我有一个像这样的可区分联合树:
type rbtree =
| LeafB of int
| LeafR of int
| Node of int*rbtree*rbtree
而我要做的是搜索树中存在的每个 LeafB,所以我提供了一个递归函数:
let rec searchB (tree:rbtree) : rbtree list =
match tree with
| LeafB(n) -> LeafB(n)::searchB tree
| LeafR(n) -> []
| Node(n,left,right) -> List.append (searchB left) (searchB right)
但是当我尝试测试它时,我得到了堆栈溢出异常,我不知道如何修改它以使其正常工作。
【问题讨论】:
标签: f#
正如@kvb 所说,您的更新版本并不是真正的tail-rec,也可能导致stackoverflow。
您可以做的是使用延续,本质上是使用堆空间而不是堆栈空间。
let searchB_ tree =
let rec tail results continuation tree =
match tree with
| LeafB v -> continuation (v::results)
| LeafR _ -> continuation results
| Node (_, lt, rt) -> tail results (fun leftResults -> tail leftResults continuation rt) lt
tail [] id tree |> List.rev
如果我们查看ILSpy 中生成的代码,它看起来基本上是这样的:
internal static a tail@13<a>(FSharpList<int> results, FSharpFunc<FSharpList<int>, a> continuation, Program.rbtree tree)
{
while (true)
{
Program.rbtree rbtree = tree;
if (rbtree is Program.rbtree.LeafR)
{
goto IL_34;
}
if (!(rbtree is Program.rbtree.Node))
{
break;
}
Program.rbtree.Node node = (Program.rbtree.Node)tree;
Program.rbtree rt = node.item3;
FSharpList<int> arg_5E_0 = results;
FSharpFunc<FSharpList<int>, a> arg_5C_0 = new Program<a>.tail@17-1(continuation, rt);
tree = node.item2;
continuation = arg_5C_0;
results = arg_5E_0;
}
Program.rbtree.LeafB leafB = (Program.rbtree.LeafB)tree;
int v = leafB.item;
return continuation.Invoke(FSharpList<int>.Cons(v, results));
IL_34:
return continuation.Invoke(results);
}
因此,正如 F# 中的尾递归函数所期望的那样,它被转换为 while 循环。如果我们看一下非尾递归函数:
// Program
public static FSharpList<int> searchB(Program.rbtree tree)
{
if (tree is Program.rbtree.LeafR)
{
return FSharpList<int>.Empty;
}
if (!(tree is Program.rbtree.Node))
{
Program.rbtree.LeafB leafB = (Program.rbtree.LeafB)tree;
return FSharpList<int>.Cons(leafB.item, FSharpList<int>.Empty);
}
Program.rbtree.Node node = (Program.rbtree.Node)tree;
Program.rbtree right = node.item3;
Program.rbtree left = node.item2;
return Operators.op_Append<int>(Program.searchB(left), Program.searchB(right));
}
我们在函数Operators.op_Append<int>(Program.searchB(left), Program.searchB(right));的末尾看到递归调用
所以尾递归函数分配延续函数而不是创建一个新的堆栈帧。我们仍然可以用完堆,但堆比堆栈多得多。
==========
执行任务:
a. 请逐字重写上文关于 F# 树搜索的讨论中从“let searchB_ tree”开始、一直到“continuation, Program.rbtree tree)”为止的部分。
b. 请从上文关于 F# 尾递归与栈溢出的讨论的最后一句之后接着写下去。

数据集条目
==========
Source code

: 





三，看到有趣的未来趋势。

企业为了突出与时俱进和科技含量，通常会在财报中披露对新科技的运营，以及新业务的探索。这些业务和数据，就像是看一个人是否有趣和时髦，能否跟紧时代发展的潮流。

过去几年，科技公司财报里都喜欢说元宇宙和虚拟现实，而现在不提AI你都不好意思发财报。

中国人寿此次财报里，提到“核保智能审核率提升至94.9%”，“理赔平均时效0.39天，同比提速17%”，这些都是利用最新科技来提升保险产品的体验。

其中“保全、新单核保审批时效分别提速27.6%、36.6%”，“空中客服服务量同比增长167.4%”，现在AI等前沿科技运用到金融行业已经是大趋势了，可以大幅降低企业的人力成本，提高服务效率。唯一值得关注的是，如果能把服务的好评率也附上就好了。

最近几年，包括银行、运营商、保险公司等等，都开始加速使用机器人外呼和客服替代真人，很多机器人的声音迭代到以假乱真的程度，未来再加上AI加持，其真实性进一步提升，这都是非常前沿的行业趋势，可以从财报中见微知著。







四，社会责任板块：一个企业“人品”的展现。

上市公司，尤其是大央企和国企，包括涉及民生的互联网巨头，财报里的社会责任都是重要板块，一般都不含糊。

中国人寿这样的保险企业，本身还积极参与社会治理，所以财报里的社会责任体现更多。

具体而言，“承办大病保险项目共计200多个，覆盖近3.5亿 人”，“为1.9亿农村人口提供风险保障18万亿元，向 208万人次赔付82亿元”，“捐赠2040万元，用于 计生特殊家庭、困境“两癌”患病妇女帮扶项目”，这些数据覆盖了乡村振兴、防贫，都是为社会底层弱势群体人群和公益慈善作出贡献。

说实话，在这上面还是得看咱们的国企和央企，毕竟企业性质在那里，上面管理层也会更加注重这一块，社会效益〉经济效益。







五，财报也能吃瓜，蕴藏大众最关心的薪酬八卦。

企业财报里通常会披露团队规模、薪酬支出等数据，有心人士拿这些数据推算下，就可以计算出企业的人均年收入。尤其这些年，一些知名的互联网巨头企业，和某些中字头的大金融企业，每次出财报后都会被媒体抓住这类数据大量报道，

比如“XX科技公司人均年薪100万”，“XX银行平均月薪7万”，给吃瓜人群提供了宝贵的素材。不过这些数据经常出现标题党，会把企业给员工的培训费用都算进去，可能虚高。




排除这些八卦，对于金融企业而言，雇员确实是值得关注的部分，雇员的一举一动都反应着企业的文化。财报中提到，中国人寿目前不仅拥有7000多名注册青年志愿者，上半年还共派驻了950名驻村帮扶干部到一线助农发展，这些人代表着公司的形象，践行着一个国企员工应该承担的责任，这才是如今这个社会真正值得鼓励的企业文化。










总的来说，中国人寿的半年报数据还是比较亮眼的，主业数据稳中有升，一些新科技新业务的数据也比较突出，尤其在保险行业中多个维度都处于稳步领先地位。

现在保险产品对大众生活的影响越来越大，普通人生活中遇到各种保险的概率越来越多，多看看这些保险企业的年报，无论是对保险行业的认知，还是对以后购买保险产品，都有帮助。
==========
练习答案:
a.
let searchB_ tree =
let rec tail results continuation tree =
match tree with
| LeafB v -> continuation (v::results)
| LeafR _ -> continuation results
| Node (_, lt, rt) -> tail results (fun leftResults -> tail leftResults continuation rt) lt
tail [] id tree |> List.rev
如果我们查看ILSpy 中生成的代码,它看起来基本上是这样的:
internal static a tail@13<a>(FSharpList<int> results, FSharpFunc<FSharpList<int>, a> continuation, Program.rbtree tree)

b.
演示 stackoverflow 的完整示例:
type rbtree =
| LeafB of int
| LeafR of int
| Node of int*rbtree*rbtree
let rec searchB tree =
match tree with
| LeafB(n) -> n::[]
| LeafR(n) -> []
| Node(n,left,right) -> List.append (searchB left) (searchB right)
let searchB_ tree =
let rec tail results continuation tree =
match tree with
| LeafB v -> continuation (v::results)
| LeafR _ -> continuation results
| Node (_, lt, rt) -> tail results (fun leftResults -> tail leftResults continuation rt) lt
tail [] id tree |> List.rev
let rec genTree n =
let rec loop i t =
if i > 0 then
loop (i - 1) (Node (i, t, LeafB i))
else
t
loop n (LeafB n)
[<EntryPoint>]
let main argv =
printfn "generate left leaning tree..."
let tree = genTree 100000
printfn "tail rec"
let s = searchB_ tree
printfn "rec"
let f = searchB tree
printfn "Is equal? %A" (f = s)
0
【讨论】:
哦,我可能想出了一个解决方案:
let rec searchB (tree:rbtree) : rbtree list =
match tree with
| LeafB(n) -> LeafB(n)::[]
| LeafR(n) -> []
| Node(n,left,right) -> List.append (searchB left) (searchB right)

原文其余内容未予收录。